À Douentza, deux agents humanitaires ont trouvé la mort dans le naufrage d’une embarcation sur le fleuve Niger, près du village de Kagnimé. « Ces violences compromettent la sécurité des équipes sur le terrain et ralentissent les interventions », souligne l’OCHA, ajoutant que « le contexte reste hautement imprévisible » et que « les contraintes logistiques, notamment en carburant, aggravent les difficultés d’accès aux populations vulnérables ».

Un contexte politique répressif

Cette crise s’inscrit dans un climat politique tendu. Depuis le coup d’État de 2020, le général Assimi Goïta dirige le pays, reportant indéfiniment les élections présidentielles et dissous tous les partis politiques en mai 2025. En juillet, une loi lui a accordé la possibilité de prolonger son mandat « jusqu’à la pacification du pays ».

Le Haut-Commissaire de l’ONU aux droits humains, Volker Türk, a dénoncé une « fermeture définitive de toute perspective électorale démocratique » et une « utilisation abusive de la loi pour museler l’opposition ». Les arrestations arbitraires se multiplient, comme celle de l’ancien Premier ministre Moussa Mara, condamné en août pour « atteinte à la crédibilité de l’État ».

Parallèlement, les violences djihadistes s’intensifient, notamment dans le centre et le nord du pays, près des frontières avec le Burkina Faso et le Niger. Depuis avril, l’ONU recense « des centaines d’exécutions sommaires, d’arrestations arbitraires, de disparitions forcées et d’enlèvements » perpétrés par toutes les parties au conflit.

Dans ce contexte, 6,4 millions de personnes, dont 3,5 millions d’enfants, ont besoin d’assistance au Mali. Le pays compte plus de 400 000 déplacés internes et 335 000 réfugiés dans les pays voisins. Selon un rapport de l’ONU, le Mali figure parmi les six pires crises alimentaires mondiales, aux côtés de Haïti, de la Palestine, du Soudan du Sud, du Soudan et du Yémen. La situation s’aggrave rapidement, surtout dans les zones déjà fragilisées par le désengagement international.

10-10-2025-UNHCR-Mali (AZnOYRS7AfQPIoujwTaC)
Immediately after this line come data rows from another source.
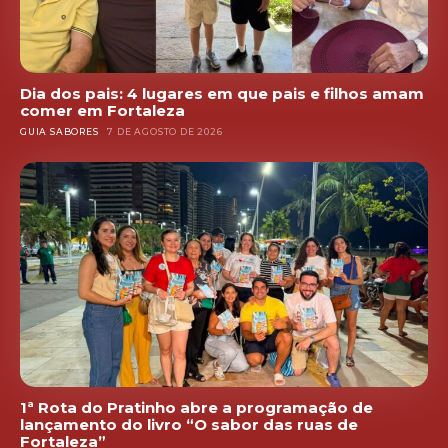
Dia dos pais: 4 lugares em que pais e filhos amam
comer em Fortaleza
GUIA SABORES
7 DE AGOSTO DE 2026
1ª Rota do Pratinho abre a programação de
lançamento do livro “O sabor das ruas de
Fortaleza”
L’afflux de réfugiés burkinabés

Dans le cercle de Koro, à la frontière avec le Burkina Faso, l’arrivée massive de réfugiés accentue la pression. Depuis avril, près de 50 000 Burkinabés se sont installés, doublant la population réfugiée locale.

Le Haut-Commissariat de l’ONU pour les réfugiés (HCR) indique que cette affluence dépasse les capacités d’accueil locales. Pour y répondre, l’agence a ouvert un bureau à Koro le 16 octobre, afin d’améliorer la coordination et accélérer les réponses humanitaires.

Le Mali accueille aujourd’hui plus de 150 000 réfugiés en provenance du Burkina Faso et du Niger, fuyant à la fois les attaques djihadistes et les opérations militaires contre les groupes armés.